Mouvement social | "Les actions vont être multipliées"

Mouvement social | "Les actions vont être multipliées"

Le septième jour de grève générale a été marqué par la mise en place de cinq barrages routiers dès l'aube. Les "maigres annonces" de la ministre des Outre-mer n'ont pas calmé le jeu. Le mouvement est reconduit ce jeudi.

Les réseaux sociaux ont surchauffé, mercredi, sur l'Île aux parfums. Tout au long de la matinée, les internautes ont partagé les points de blocage des axes routiers, dans un groupe Facebook dédié à la circulation. La grève générale contre l'insécurité s'est traduite hier par la mise en place de cinq barrages routiers, avec des pneus, du bois ou encore de la végétation. Les routes ont été notamment coupées à Dzoumogné, à Combani, au carrefour de Soulou, à Chiconi et à Chirongui. De quoi perturber la circulation de l'ensemble de l'île. Pour preuve, la fluidité du trafic dans les rues de Mamoudzou. Nombre d'automobilistes vivant dans le reste de l'île n'ont pas pu gagner le chef-lieu. Les premiers barrages ont été "érigés vers 4h30", précise-t-on du côté de la gendarmerie. Des militaires ont été positionnés à chaque point de blocage, pour sécuriser les lieux. Vers 16h30, tous étaient encore en place. 

Deux pelotons de gendarmerie dès cette semaine

Mais on se dirigeait vers un retrait de ces derniers, au cours de la soirée. "On ne gardera pas la même stratégie à chaque fois", prévient Maoulida Momed, le porte-parole du Collectif des citoyens de Mayotte. "Les actions vont être multipliées" dans les prochains jours, avertit-il.
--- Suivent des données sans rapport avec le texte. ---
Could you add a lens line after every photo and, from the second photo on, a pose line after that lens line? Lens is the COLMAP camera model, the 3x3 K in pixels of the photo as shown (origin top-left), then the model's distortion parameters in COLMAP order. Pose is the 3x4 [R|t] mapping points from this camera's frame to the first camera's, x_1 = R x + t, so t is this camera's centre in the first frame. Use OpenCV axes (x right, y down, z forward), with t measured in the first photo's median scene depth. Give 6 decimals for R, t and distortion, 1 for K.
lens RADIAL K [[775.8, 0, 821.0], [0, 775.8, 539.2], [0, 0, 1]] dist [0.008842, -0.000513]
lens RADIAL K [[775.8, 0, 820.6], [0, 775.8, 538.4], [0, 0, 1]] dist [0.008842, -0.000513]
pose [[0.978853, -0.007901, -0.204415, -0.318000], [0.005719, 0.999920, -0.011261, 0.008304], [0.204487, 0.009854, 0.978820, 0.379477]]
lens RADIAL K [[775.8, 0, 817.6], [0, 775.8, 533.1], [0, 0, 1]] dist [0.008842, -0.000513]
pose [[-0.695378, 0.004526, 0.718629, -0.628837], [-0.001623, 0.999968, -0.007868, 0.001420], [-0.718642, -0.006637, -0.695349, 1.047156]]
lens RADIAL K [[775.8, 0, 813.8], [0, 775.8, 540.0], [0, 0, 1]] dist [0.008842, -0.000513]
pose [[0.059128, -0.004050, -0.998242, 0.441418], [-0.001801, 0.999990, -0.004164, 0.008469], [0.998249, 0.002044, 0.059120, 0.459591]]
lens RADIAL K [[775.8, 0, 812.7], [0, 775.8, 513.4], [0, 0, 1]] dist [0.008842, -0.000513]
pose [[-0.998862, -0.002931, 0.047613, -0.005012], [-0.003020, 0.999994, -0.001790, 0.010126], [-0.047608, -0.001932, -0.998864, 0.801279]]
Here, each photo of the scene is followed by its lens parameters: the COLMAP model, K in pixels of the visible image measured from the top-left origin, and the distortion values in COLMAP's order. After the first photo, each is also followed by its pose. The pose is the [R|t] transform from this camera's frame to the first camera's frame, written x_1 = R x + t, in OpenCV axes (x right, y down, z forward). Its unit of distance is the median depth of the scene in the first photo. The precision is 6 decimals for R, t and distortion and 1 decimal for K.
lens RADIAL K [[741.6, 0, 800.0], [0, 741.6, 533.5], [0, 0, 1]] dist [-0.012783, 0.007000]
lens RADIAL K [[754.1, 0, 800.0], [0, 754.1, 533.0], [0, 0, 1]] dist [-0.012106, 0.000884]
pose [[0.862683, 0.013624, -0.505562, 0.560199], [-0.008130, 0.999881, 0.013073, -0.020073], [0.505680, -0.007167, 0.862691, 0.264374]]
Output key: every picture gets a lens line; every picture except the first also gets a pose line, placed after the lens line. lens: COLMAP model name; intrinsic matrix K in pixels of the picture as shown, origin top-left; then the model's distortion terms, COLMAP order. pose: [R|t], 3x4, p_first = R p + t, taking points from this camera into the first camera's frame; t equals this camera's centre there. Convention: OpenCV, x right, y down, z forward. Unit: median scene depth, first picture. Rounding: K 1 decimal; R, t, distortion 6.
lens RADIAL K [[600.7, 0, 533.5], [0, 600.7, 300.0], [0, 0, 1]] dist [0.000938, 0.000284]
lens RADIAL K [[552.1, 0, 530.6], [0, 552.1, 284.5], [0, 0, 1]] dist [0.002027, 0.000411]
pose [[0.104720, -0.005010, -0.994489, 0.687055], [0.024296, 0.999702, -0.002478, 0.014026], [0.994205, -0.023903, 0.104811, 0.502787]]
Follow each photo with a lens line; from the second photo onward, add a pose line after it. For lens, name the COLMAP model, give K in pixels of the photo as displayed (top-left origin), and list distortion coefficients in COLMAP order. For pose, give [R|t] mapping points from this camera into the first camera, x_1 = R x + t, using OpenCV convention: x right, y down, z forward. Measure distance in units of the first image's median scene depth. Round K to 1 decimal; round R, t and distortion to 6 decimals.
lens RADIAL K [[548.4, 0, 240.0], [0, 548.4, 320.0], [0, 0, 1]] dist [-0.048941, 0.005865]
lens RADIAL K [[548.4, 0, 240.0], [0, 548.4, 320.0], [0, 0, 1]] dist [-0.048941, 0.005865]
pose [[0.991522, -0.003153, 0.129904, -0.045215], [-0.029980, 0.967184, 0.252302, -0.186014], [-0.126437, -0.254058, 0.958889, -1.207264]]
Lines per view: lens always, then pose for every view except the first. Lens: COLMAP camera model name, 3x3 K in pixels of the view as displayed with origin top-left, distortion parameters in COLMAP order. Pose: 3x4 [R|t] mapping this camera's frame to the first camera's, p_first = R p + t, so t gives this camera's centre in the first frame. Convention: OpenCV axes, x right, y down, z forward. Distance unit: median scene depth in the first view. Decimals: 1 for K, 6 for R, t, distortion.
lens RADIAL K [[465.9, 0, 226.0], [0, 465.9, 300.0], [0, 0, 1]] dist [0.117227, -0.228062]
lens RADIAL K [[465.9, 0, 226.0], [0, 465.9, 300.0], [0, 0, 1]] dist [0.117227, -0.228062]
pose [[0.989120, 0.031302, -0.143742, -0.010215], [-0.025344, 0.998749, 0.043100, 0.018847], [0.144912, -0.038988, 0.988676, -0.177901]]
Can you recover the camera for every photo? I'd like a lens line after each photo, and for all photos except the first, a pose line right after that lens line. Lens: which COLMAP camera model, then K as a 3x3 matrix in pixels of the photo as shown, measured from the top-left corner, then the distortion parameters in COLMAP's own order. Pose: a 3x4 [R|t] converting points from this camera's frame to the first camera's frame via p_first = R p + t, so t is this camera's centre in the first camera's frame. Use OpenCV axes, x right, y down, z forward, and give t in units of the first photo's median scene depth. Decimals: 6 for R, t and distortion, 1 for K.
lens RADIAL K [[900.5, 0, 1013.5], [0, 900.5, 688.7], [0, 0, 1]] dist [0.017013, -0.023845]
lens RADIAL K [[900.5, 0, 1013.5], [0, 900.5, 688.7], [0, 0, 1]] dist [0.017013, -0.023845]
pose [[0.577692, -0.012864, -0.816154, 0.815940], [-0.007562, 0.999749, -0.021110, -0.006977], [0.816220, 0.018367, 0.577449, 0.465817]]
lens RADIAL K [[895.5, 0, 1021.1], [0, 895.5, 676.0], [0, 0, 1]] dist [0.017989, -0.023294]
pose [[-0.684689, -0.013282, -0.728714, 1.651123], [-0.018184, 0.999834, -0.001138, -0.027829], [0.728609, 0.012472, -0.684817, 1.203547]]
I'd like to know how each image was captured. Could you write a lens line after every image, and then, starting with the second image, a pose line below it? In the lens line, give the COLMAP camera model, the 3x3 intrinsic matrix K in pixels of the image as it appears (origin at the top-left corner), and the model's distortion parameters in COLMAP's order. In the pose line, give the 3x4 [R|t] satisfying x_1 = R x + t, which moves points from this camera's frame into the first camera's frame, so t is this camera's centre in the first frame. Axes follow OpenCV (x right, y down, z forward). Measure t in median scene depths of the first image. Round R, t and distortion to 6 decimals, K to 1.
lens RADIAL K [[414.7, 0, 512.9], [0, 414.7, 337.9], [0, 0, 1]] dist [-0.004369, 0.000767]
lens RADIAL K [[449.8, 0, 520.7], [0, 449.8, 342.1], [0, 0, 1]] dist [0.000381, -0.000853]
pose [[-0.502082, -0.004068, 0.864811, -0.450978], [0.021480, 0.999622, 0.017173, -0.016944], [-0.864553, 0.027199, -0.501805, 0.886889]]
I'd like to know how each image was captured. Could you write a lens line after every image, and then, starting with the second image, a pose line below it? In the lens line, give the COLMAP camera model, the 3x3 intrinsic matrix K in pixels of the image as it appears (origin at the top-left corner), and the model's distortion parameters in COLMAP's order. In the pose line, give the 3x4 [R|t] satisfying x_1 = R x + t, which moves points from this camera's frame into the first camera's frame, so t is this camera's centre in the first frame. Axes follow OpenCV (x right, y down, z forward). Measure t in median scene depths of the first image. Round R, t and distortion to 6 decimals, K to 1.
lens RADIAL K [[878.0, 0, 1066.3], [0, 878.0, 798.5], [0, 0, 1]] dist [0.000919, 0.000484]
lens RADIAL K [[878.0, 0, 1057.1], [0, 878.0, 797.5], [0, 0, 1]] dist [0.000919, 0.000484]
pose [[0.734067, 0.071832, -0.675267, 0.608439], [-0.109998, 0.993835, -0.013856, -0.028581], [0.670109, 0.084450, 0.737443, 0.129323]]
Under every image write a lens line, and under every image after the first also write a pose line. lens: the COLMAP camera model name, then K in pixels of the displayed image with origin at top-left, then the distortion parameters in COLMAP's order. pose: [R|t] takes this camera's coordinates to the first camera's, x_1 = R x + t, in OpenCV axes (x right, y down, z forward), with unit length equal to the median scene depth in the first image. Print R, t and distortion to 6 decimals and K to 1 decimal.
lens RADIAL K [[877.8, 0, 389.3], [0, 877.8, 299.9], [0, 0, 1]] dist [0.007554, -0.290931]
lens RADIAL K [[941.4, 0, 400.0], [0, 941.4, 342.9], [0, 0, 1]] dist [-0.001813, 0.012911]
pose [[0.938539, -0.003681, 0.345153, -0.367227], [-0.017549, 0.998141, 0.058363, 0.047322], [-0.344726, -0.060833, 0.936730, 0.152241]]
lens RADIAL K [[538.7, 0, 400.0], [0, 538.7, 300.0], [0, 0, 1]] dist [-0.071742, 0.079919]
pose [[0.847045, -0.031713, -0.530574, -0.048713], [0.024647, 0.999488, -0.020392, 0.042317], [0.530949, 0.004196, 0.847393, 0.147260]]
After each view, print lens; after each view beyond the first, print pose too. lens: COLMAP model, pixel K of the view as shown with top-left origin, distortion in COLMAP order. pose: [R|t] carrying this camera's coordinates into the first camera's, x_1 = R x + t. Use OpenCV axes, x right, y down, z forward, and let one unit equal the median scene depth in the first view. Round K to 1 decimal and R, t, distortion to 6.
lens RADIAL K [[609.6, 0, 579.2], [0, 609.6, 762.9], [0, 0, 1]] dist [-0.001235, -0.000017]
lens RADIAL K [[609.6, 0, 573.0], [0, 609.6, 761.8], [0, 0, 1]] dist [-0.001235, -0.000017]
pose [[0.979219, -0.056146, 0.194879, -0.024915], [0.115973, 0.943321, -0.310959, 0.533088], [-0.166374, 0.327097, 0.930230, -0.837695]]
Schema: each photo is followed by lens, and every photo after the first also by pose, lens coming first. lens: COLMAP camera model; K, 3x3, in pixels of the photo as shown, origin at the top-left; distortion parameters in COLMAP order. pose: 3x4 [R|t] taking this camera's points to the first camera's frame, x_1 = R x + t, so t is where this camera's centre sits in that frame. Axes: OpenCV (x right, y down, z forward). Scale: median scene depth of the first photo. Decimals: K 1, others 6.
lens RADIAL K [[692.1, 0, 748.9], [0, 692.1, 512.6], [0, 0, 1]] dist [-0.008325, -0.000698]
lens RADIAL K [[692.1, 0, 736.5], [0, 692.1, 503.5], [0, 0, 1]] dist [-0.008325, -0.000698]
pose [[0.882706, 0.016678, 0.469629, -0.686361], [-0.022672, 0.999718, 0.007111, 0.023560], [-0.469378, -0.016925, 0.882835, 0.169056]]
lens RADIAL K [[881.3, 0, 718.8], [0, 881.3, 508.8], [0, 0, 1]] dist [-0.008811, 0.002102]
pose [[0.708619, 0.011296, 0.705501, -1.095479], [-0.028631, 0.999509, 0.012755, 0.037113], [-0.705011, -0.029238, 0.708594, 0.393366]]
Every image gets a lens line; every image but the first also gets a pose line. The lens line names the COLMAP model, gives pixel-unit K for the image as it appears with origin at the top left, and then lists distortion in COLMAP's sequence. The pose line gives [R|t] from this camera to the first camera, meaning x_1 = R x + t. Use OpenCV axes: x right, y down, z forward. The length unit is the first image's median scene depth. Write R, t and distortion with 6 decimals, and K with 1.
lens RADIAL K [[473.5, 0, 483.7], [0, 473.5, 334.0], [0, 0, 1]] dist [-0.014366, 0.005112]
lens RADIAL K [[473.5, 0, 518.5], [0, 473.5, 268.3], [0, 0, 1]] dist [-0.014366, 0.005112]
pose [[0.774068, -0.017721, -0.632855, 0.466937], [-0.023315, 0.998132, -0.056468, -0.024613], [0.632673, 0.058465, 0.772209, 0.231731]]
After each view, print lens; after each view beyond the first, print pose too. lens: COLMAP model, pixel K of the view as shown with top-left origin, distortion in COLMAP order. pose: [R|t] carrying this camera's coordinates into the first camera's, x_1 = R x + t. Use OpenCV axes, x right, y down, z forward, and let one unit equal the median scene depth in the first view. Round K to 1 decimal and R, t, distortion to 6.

Et ce, malgré des annonces dès le début de la matinée, mercredi, de la ministre des Outre-mer. En l'espèce, "l'arrivée dès cette semaine de deux pelotons de gendarmerie mobiles", soit 48 gendarmes, selon nos informations. "Le déploiement à Mayotte de la police de sécurité du quotidien lancée se traduira par l’arrivée progressive de 20 gendarmes de plus", indique Annick Girardin, par voie de communiqué. Dix policiers supplémentaires viendront aussi gonfler les rangs de la PAF (police aux frontières) "dès le premier trimestre […] Le gouvernement veillera également à ce que les nouveaux bateaux dédiés à la lutte contre l’immigration illégale soient livrés dès septembre prochain […] Et dès cet été, une brigade de prévention de la délinquance juvénile sera effective." En outre, "à la demande du gouvernement, le préfet va réunir les maires concernés pour accélérer [la] mise en place" d'une zone de sécurité prioritaire, énonce la ministre. Un plan de sécurisation des établissements et des transports scolaires "sera opérationnel dans les 10 jours", liste également l'exécutif.

"Sans effets majeurs"

"Je me félicite de [ces] annonces, qui sont des premiers pas dans la prise en compte des exigences de sécurité de nos compatriotes de Mayotte", salue par voie de communiqué le député mahorais Mansour Kamardine (Les Républicains). "Mais il conviendra d’en faire d’autres, sans attendre, pour résoudre la grave crise sécuritaire à laquelle les autorités se doivent de répondre immédiatement."

"Ce sont de maigres annonces qu'on a l'habitude d'entendre ça et là, sans effets majeurs", déplore de son côté Maoulida Momed. Il annonce la reconduction du mouvement ce jeudi. Mouvement qui perdurera jusqu'à un déplacement du ministre de l'Intérieur dans le 101ème département, prévient-il. Que Gérard Collomb "vienne discuter à Mayotte […] avec nous des choses qu'il compte mettre en place. Je ne remets pas en cause la ministre des Outre-mer mais elle doit toujours se référer au ministre de l'Intérieur sur les questions de sécurité intérieure", justifie-t-il.

Maoulida Momed se refuse à indiquer les actions prévues ce jeudi. Le mouvement social fait le pari de renouveler ses formes de mobilisations, tous les jours.

Au Medef, on craint "la mort de nombreuses entreprises"

"Le mouvement est légitime, la forme est des fois contestable", regrette la nouvelle présidente de l'organisation locale du Medef à Mayotte, Carla Baltus. "On sort à peine des séquelles de 2011. Si on retourne dans un mouvement prolongé, ce sera sans aucun doute la mort de nombreuses entreprises, de projets et le manque d'attractivité qui va encore s'aggraver […] Les gens n'arrivent pas à se rendre au travail. Les entreprises sont au ralenti. Quand on n'a pas d'activité, je ne vois pas comment on peut payer un salaire […] Bloquer toute l'île, l'économie, je trouve cela très dommage", poursuit-elle.